When you heat on the bunsen burner, heat gently.  This will turn the organic portion of the zinc oxide blend brown and then black.  Work the heat up on the bunsen burner slowly.  It will take time, but you should be able to avoid the smoke.

I can't explain the high RSD.  I suspect the method, but can't see any obvious errors.  That's the reason the USP method was suggested.  We did assays on relatively pure zinc oxide (95% pure). We didn't see that kind of variability.

[Golden_4_Life]

OK, so your results do prove that the assay is linear up through ~95%w/w ZnO.  My highest standard was prepared as 6% w/w zinc oxide added to other compounds to make the ointment mixture.  Today I was just informed by the prep line manufacturer that they added the incorrect amount of zinc oxide. That explains why my values were biased on the upper end.  I knew it was not the assay---since the other spike levels (less conce'd ones) were quanting OK.

Thanky, Marq!

[Golden_4_Life]

Question:  In doing a titration, I have some general questions about the "Indicator" solution.
1) about how many drops do you customarily add in?  Our SOP says    5 drops.  But is there a general rule--just add enough to get the solution to change color?

2

[marquis]

One of the titration errors is called "indicator error".  It takes a small, but measurable amount, of titrant to shift the color of the indicator.  The general rule is to use the minimum amount of indicator needed to get a clear end point.

Generally, the amount of titrant needed is very small.  You can adjust for this by running a blank (same reagents as normal, just no sample) and adjusting the titration volume based on the blank. 

Had a weird thought. Your original method used EDTA titrations.  These methods need to be done in an alkaline environment (say pH 10 for aqueous solutions). Had a similar problem to yours with EDTA. When using a relatively large amount of sample (a calcium salt, in this case), the calcium salt shifted the solution to the acid side.  The titration values got funny.  Adding a small amount of base before the titration solved the problem.   

[Golden_4_Life]

I am using ammonium chloride + ammonium hydroxide mixture reagent , pH ~10.25 as a means of making the pre-titration solution alkaline. Also, I hoped that this reagent could also act as an 'anti precipitating' measure to keep Zinc in  solution.
Good observation though Marquis!

?Is five drops too much or too many of indicator?

[marquis]

It depends on the concentration of the indicator.  Usually, five drops is within the normal range.

[Quaff]

I am having major problems with the "%w/w determination, ZnO in Ointment" which involves sple digestion in acid +alcohol, then rendering the sol'n basic via NH3Cl/OH, and ultimately indication with Eriochom B T as sol'n transits from purple to very briefly lavendar and finally to the aqua-blue endpoint upon stochiometric equivalence with free Zinc (aq).
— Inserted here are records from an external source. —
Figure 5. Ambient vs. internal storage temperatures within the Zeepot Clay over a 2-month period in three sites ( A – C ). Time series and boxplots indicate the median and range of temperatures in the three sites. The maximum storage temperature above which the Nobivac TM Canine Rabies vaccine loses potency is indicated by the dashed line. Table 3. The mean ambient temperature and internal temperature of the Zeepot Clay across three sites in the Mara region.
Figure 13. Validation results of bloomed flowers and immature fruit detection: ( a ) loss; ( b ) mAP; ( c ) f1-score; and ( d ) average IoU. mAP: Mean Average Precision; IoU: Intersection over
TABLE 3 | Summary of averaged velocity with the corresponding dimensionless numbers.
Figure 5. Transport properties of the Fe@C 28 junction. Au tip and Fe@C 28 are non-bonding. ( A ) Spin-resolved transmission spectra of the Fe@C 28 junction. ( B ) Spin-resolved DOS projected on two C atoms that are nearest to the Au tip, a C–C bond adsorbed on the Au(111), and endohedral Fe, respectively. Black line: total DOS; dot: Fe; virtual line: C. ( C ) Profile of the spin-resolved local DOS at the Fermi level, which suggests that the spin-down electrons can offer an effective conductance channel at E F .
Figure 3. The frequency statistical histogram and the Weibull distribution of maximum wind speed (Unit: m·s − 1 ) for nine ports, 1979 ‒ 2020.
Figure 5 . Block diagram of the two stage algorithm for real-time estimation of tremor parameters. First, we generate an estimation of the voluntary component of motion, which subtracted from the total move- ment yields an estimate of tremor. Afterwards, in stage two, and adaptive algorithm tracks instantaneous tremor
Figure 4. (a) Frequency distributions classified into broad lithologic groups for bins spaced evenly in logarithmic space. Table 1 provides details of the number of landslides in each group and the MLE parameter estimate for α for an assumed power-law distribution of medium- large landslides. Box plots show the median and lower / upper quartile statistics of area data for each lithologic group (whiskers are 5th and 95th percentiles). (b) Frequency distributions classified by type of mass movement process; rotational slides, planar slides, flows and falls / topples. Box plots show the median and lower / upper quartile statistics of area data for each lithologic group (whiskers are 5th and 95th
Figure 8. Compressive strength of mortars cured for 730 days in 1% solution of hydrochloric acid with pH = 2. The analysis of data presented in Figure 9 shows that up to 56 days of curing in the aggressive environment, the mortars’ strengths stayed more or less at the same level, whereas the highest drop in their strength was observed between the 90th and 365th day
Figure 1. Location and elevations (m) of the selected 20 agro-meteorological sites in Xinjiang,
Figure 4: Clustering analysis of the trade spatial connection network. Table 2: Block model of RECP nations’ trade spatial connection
The problem is:  that my high level spikes sample have a high quant bias of 10% to 15% inaccuracy; but the RSD's on triplicate are all <1%. In contrast my low level spikes have no bias inaccuracy and the RSD's on the triplicate reps are all <1%.  Why are my high end spikes giving inaccuracy whereas my low end spikes are exceptionally accurate?

My brain is wrapped around this problem so much tha I can no longer think straight!

I'd be inclined to put the sample in a kjeldahl with some sulfuric and heat it to digest the organics and then do a dilution and run AA or ICP.  In the alternative, the Zn could be precipitated and a gravimetric method used.  Depending on other materials present it could also be possible to dissolve a gram or two of the sample in 30 ml of amyl alcohol, hit it with an excess of an EDTA salt, add about 100 ml of IPA and back titrate with aqueous mag chloride.

[Golden_4_Life]

Back-titration is a good deductive suggestion, would I use the same indicator or a different one?

[Potatomuffin]

Use Methyl Orange.  The pH change should be sharp so determine the endpoint based on the immediate change to pumpkin orange.

[Borek]

Use Methyl Orange.  The pH change should be sharp so determine the endpoint based on the immediate change to pumpkin orange.

pH changes pH during EDTA titration? No idea what you refer to.